The poet understood what was happening, but he was proud and had no intention of giving in. Since his youth he had been accustomed to being provocative before bourgeois narrow-mindedness, and he was unabashed by being one against many. His face flushed and he decided to recite as his final poem a different one from the one he had originally chosen: it was a poem full of violent metaphors and unbridled erotic images; there was hooting and shouting when he finished.

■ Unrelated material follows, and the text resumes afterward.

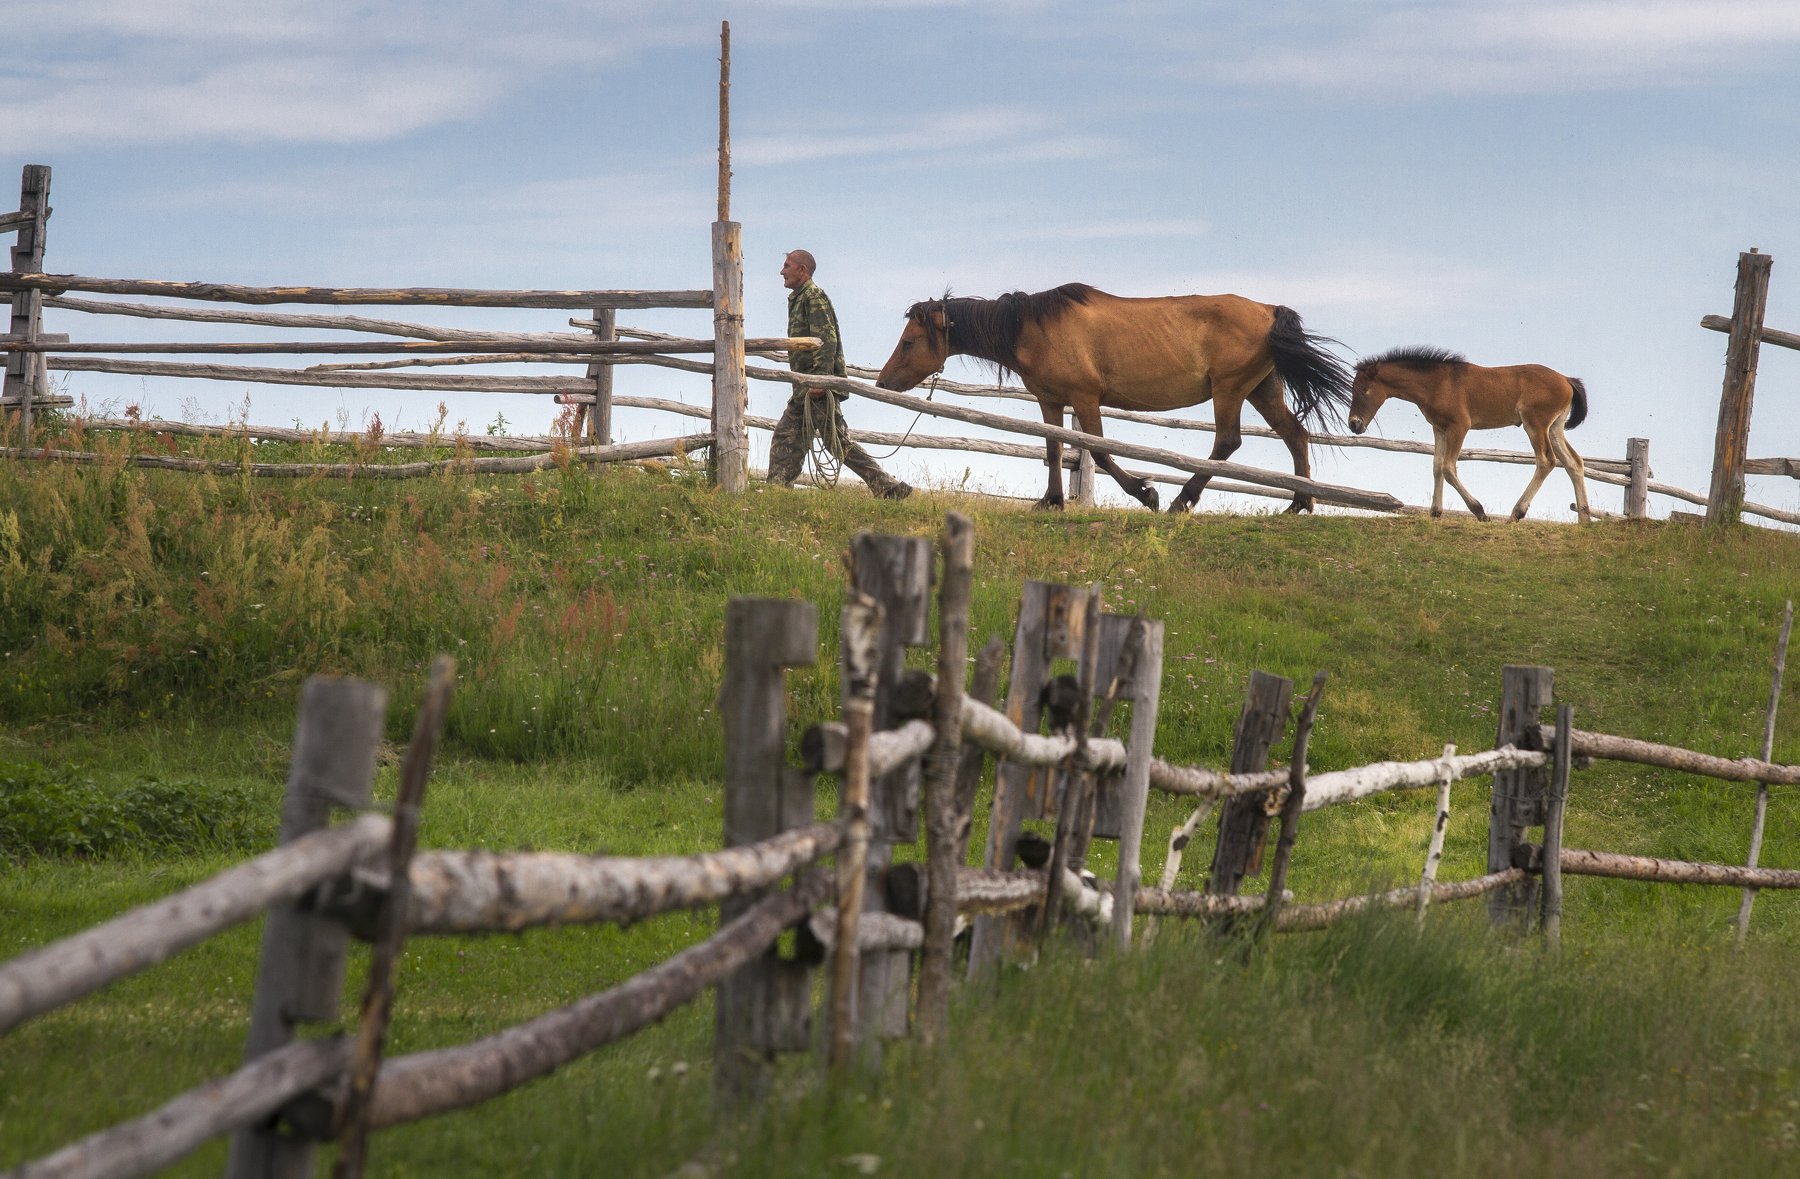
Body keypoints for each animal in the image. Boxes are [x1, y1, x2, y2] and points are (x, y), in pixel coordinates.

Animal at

The students whistled derisively at the old man standing before them, who had come there because he loved them; in their angry rebellion he saw the radiance of his own youth. He believed that his love for them gave him the right to tell them what he thought. It was the spring of 1968 in Paris. Alas! The students were incapable of seeing the radiance of their youth in the wrinkles of his face, and the old scholar watched with surprise as he was whistled at by those he loved.
15
The poet raised his hand to quell the din. And then he started to shout that the students were like puritan schoolmarms, dogmatic priests, and bigoted cops; that they protested against his poem because they hated freedom.
The old scholar silently listened to the whistling and reflected that when he was young he too had been part of a group, that he too had eagerly whistled, but the group had long since scattered, and now he was alone.